According to the theory mentioned in Section 2.2, the whole scratch can be divided into three stages: Ⅰ, standing for the elasticity leading stage; Ⅱ, standing for the ductile leading stage; and Ⅲ, standing for the brittleness leading stage, as shown in Figure 7. The minimum scratching depth is 40 nm and the elastic recovery depth/scratching depth ratio is 0.77 through an analysis of the scratching depth versus lateral displacement curve. In the elasticity leading stage, i.e., where the scratching depth is less than 40 nm, the experimental data were plugged into Equation (9), and we received a frictional and adhesive coefficient of μ = 0.31; this is much larger than the frictional coefficient, which is equal to 0.05 [34].

In the ductile leading stage, i.e., where d ≥ 40 nm, the average contact pressure was computed via Equations (13) and (18) and is shown in Figure 8. The cleavage strength of silicon carbide is 26.7 Gpa [35]. The critical average contact pressure is 17.8 Gpa via Equation (19). According to the relationship between the average contact pressure and the scratching depth, the critical depth of cut of 4H-SiC was determined to be 92 nm. Extension of the crack can cause a drastic change in tangential force and the appearance of a pop-in phenomenon. The first pop-in point of the relation curve between tangential force and lateral displacement appears where the scratching depth is about 90 nm, and it is very close to the theoretical calculation results. The in situ SPM images where the lateral displacement ranged from 50 to 60 μm, including the critical depth of cut, indicate that the residual depth, when located in the critical depth of cut, is 20.8 nm, as shown in Figure 9. The two aforementioned scratch tests were repeated in order to exclude the contingency of a single-pass test. The same process was used to handle the test data, and the results are shown in

Table 3. Repeated test results.

Test Number	Critical Depth of Cut (nm)
1	92
2	93
3	90
Average value	91.7

. This result shows good agreement with other references, as shown in

Table 4. Indenter height and contact area for different loads.

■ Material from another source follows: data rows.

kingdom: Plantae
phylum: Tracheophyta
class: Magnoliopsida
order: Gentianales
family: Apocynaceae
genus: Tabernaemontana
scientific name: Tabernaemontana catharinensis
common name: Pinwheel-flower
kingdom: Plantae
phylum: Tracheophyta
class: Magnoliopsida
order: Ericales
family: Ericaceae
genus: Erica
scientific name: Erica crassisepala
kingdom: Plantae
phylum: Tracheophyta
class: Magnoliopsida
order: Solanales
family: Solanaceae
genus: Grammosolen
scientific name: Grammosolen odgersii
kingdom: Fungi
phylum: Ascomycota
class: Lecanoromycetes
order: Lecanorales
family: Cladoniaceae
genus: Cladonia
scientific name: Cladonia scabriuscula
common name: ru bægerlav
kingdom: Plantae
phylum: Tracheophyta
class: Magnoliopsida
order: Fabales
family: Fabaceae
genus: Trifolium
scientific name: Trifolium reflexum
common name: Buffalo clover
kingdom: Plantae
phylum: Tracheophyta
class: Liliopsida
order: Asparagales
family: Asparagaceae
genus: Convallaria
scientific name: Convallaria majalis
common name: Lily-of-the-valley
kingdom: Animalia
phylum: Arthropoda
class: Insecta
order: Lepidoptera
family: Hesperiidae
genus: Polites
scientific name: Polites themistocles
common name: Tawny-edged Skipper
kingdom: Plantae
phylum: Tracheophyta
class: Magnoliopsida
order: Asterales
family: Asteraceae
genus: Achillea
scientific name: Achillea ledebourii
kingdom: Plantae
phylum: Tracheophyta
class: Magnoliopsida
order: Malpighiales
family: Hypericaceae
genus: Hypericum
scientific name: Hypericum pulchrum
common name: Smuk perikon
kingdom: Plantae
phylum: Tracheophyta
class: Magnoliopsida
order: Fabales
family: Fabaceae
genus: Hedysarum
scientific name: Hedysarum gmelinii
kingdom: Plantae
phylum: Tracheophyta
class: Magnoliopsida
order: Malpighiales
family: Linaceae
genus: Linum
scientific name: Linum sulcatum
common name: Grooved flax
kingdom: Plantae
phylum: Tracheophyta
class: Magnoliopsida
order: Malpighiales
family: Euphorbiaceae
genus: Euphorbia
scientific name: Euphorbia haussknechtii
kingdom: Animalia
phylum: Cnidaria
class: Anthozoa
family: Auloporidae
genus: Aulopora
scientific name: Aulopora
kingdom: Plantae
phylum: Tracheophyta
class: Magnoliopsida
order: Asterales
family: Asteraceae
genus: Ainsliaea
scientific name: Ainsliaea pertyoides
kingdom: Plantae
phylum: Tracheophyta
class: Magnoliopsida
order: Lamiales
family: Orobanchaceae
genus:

Critical Depth of Cut (nm)	Material	Speed (mm/s)	Tip Radius (μm)	Refs.
75	6H-SiC	0.01	0.94	[36]
95	4H-SiC	0.001	5	[37]
<100	6H-SiC	150	0.05	[38]
70	6H-SiC	82.5	0.05	[39]
<60	6H-SiC	4.5	800	[40]

.

The sources of error in this study are as follows: (1) The frictional and adhesive coefficient between the indenter and sample surface is not a constant in the process of scratching when loaded linearly [41], but it was simplified to a constant in this study. (2) The wear of the indenter was ignored. (3) The impact of defects in the crystal, such as microtubules, dislocations, and stacking faults, was also ignored. (4) Although the roughness of the sample surface was less than 1 nm, it still has a considerable influence in nanoscale experiments.

5. Summary and Conclusions

A theoretical model of the critical depth of cut of nanoscratching on a 4H-SiC single crystal with a Berkovich indenter was proposed, and a scratch test in a nanomechanical test system was conducted. The following conclusions can be drawn from this study:

(1) Based on an analysis of the nanoindentation and typical scratch model, a new model of the critical depth of cut of nanoscratching on a 4H-SiC single crystal with a Berkovich indenter was established.

(2) The radius of the Berkovich indenter nose was indirectly confirmed by a nanoindentation experiment, and the range of cracks on the scratched surface was verified by SEM images.

(3) The change in the sample surface in the scratching process was revealed through the average contact pressure. The theoretical result of the critical depth of cut at the ductile–brittle transition for a 4H-SiC single crystal was obtained; it is close to the first obvious pop-in point of the relation curve between tangential force and lateral displacement, and this result shows good agreement with other references.